Siobhan Savage: because your CEO needs to care. But then there's a nuance to this answer, too. You don't want to, like, block
Siobhan Savage: individual innovation.
Siobhan Savage: So, you don't want to stop, like, your employees from generating and being creative.
Siobhan Savage: what you want to do is you want to give them, like, a kind of garden to run around in with some boundaries, and you want them to be able to, like, build and be creative. Where we see a tricky thing happening, though, with the last couple of years, is everyone went out to their businesses and give them access to AI and said, guys, go and do… build agents, be super creative, and what it actually did was it slowed down velocity. You imagine we're all in, like, the canoe?
Siobhan Savage: and everyone's rowing in the wrong direction, it has the opposite effect. So there's this boundary that you're going to have to find where it's like, what stuff do we actually need to redesign, versus what are we going to encourage and allow our employees?
Siobhan Savage: The trick that we're trying to figure out is, how do I actually see what the employee is deploying, as well as seeing what the organization is deploying, because I want to understand where the AI is. So that's a big thing I'm focused on right now, encouraging employees to be innovative, but at the same time, not like…
Siobhan Savage: blocking…
Siobhan Savage: And one of the other risks that I do see, so customers who were too late to pull the trigger on letting people have access to Copilot or others, they were screenshotting
Siobhan Savage: things from their computer and uploading them into ChatGPT.
Brent Louie: Hmm.
Siobhan Savage: So there's a… there's a balance between, like, being too risk-averse and putting yourself at risk because you left it too late. Because we're seeing… I've been in a lot of conversations where people that you would just never think of would think to do that, and… and they're putting themselves at a massive cyber risk by doing that.

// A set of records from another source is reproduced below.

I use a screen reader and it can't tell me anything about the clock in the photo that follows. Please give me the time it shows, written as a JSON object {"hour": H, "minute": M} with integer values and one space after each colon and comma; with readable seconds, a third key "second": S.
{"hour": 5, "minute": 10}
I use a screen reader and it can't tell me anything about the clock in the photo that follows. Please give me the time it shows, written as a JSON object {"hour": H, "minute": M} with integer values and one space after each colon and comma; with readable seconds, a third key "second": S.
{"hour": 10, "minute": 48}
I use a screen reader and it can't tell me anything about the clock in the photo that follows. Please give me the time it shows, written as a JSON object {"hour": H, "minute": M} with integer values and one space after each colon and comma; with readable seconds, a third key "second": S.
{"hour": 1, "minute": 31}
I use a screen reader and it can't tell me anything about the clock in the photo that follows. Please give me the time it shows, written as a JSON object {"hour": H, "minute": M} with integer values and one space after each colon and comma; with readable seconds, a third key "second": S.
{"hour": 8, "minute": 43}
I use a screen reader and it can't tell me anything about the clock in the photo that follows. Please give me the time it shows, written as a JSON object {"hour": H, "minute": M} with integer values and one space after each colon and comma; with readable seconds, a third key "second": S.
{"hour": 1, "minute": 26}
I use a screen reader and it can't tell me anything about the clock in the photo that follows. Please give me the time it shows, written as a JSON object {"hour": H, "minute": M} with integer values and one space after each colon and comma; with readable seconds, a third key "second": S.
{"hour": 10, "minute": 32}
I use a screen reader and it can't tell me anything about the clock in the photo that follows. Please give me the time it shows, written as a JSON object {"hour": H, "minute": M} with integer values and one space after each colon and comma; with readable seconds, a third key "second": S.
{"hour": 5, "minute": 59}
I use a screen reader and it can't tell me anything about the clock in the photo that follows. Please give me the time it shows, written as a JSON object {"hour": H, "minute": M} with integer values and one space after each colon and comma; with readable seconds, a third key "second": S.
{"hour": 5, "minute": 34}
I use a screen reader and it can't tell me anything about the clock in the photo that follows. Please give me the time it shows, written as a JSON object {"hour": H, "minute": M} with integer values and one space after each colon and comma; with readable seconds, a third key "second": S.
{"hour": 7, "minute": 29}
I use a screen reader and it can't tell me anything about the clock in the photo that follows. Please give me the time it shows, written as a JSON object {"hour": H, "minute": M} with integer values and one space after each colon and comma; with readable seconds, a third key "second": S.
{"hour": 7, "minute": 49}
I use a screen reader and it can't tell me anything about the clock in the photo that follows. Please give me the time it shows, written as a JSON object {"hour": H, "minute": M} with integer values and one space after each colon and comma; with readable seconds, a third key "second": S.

Siobhan Savage: So, I think it's finding that balance in your organization. But these types of ones, you want these to be led by you. You know, all of your HR teams should be essentially standing up a workforce innovation team.
Siobhan Savage: That's helping with, like, work redesign, helping understand, working alongside IT and your chief AI officer's teams, and helping navigate where to actually start thinking about agents, and then giving, like, high-value tasks that we're going to redesign.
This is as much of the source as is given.